§ **WHAT YOU ARE ASKED TO DO**
Every line of the data should be output word for word.

§ **DATA RECORDS**
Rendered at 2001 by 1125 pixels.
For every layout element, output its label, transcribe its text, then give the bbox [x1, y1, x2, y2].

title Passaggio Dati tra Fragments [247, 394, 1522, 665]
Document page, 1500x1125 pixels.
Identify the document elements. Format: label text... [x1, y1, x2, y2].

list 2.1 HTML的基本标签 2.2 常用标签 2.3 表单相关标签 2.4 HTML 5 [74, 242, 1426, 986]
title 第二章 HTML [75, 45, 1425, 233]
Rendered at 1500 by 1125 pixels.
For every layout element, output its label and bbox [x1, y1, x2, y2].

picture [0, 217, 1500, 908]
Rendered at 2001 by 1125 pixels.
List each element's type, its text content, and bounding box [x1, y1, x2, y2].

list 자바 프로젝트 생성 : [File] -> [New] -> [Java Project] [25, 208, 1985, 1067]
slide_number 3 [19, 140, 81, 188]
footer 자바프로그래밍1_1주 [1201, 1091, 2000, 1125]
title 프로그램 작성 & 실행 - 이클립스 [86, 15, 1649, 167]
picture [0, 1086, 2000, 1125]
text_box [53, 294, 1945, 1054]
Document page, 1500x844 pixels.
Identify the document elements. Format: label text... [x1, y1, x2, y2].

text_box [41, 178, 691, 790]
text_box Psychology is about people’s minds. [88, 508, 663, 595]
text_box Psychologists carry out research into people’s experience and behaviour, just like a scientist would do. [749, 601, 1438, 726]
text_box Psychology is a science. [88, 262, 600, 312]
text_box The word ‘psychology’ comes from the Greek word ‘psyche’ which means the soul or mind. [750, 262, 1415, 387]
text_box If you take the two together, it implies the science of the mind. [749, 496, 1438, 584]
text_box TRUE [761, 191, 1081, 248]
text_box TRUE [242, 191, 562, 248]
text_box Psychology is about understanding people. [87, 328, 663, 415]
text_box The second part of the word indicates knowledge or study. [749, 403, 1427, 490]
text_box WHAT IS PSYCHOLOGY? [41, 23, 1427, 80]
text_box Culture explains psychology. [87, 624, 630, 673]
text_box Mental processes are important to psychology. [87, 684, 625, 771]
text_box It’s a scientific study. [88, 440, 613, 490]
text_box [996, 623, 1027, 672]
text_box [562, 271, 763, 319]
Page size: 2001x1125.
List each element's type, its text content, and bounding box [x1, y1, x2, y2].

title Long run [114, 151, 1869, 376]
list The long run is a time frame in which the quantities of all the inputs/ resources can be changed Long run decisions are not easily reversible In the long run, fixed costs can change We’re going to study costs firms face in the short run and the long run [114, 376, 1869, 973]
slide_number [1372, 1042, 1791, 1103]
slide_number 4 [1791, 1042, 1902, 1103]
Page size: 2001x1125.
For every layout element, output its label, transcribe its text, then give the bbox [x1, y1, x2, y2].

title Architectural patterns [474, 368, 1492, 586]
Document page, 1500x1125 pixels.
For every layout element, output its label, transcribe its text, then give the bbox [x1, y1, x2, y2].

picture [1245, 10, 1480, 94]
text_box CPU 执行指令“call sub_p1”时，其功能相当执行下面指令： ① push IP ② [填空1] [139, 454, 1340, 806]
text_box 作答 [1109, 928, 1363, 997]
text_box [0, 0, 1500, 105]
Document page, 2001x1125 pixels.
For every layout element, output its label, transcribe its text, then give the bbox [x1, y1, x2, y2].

§ **WRITTEN RESPONSE**
Rendered at 2001 by 1125 pixels.
For every layout element, output its label, transcribe its text, then give the bbox [x1, y1, x2, y2].

title Passaggio Dati tra Fragments [247, 394, 1522, 665]
Document page, 1500x1125 pixels.
Identify the document elements. Format: label text... [x1, y1, x2, y2].

list 2.1 HTML的基本标签 2.2 常用标签 2.3 表单相关标签 2.4 HTML 5 [74, 242, 1426, 986]
title 第二章 HTML [75, 45, 1425, 233]
Rendered at 1500 by 1125 pixels.
For every layout element, output its label and bbox [x1, y1, x2, y2].

picture [0, 217, 1500, 908]
Rendered at 2001 by 1125 pixels.
List each element's type, its text content, and bounding box [x1, y1, x2, y2].

list 자바 프로젝트 생성 : [File] -> [New] -> [Java Project] [25, 208, 1985, 1067]
slide_number 3 [19, 140, 81, 188]
footer 자바프로그래밍1_1주 [1201, 1091, 2000, 1125]
title 프로그램 작성 & 실행 - 이클립스 [86, 15, 1649, 167]
picture [0, 1086, 2000, 1125]
text_box [53, 294, 1945, 1054]
Document page, 1500x844 pixels.
Identify the document elements. Format: label text... [x1, y1, x2, y2].

text_box [41, 178, 691, 790]
text_box Psychology is about people’s minds. [88, 508, 663, 595]
text_box Psychologists carry out research into people’s experience and behaviour, just like a scientist would do. [749, 601, 1438, 726]
text_box Psychology is a science. [88, 262, 600, 312]
text_box The word ‘psychology’ comes from the Greek word ‘psyche’ which means the soul or mind. [750, 262, 1415, 387]
text_box If you take the two together, it implies the science of the mind. [749, 496, 1438, 584]
text_box TRUE [761, 191, 1081, 248]
text_box TRUE [242, 191, 562, 248]
text_box Psychology is about understanding people. [87, 328, 663, 415]
text_box The second part of the word indicates knowledge or study. [749, 403, 1427, 490]
text_box WHAT IS PSYCHOLOGY? [41, 23, 1427, 80]
text_box Culture explains psychology. [87, 624, 630, 673]
text_box Mental processes are important to psychology. [87, 684, 625, 771]
text_box It’s a scientific study. [88, 440, 613, 490]
text_box [996, 623, 1027, 672]
text_box [562, 271, 763, 319]
Page size: 2001x1125.
List each element's type, its text content, and bounding box [x1, y1, x2, y2].

title Long run [114, 151, 1869, 376]
list The long run is a time frame in which the quantities of all the inputs/ resources can be changed Long run decisions are not easily reversible In the long run, fixed costs can change We’re going to study costs firms face in the short run and the long run [114, 376, 1869, 973]
slide_number [1372, 1042, 1791, 1103]
slide_number 4 [1791, 1042, 1902, 1103]
Page size: 2001x1125.
For every layout element, output its label, transcribe its text, then give the bbox [x1, y1, x2, y2].

title Architectural patterns [474, 368, 1492, 586]
Document page, 1500x1125 pixels.
For every layout element, output its label, transcribe its text, then give the bbox [x1, y1, x2, y2].

picture [1245, 10, 1480, 94]
text_box CPU 执行指令“call sub_p1”时，其功能相当执行下面指令： ① push IP ② [填空1] [139, 454, 1340, 806]
text_box 作答 [1109, 928, 1363, 997]
text_box [0, 0, 1500, 105]
Document page, 2001x1125 pixels.
For every layout element, output its label, transcribe its text, then give the bbox [x1, y1, x2, y2].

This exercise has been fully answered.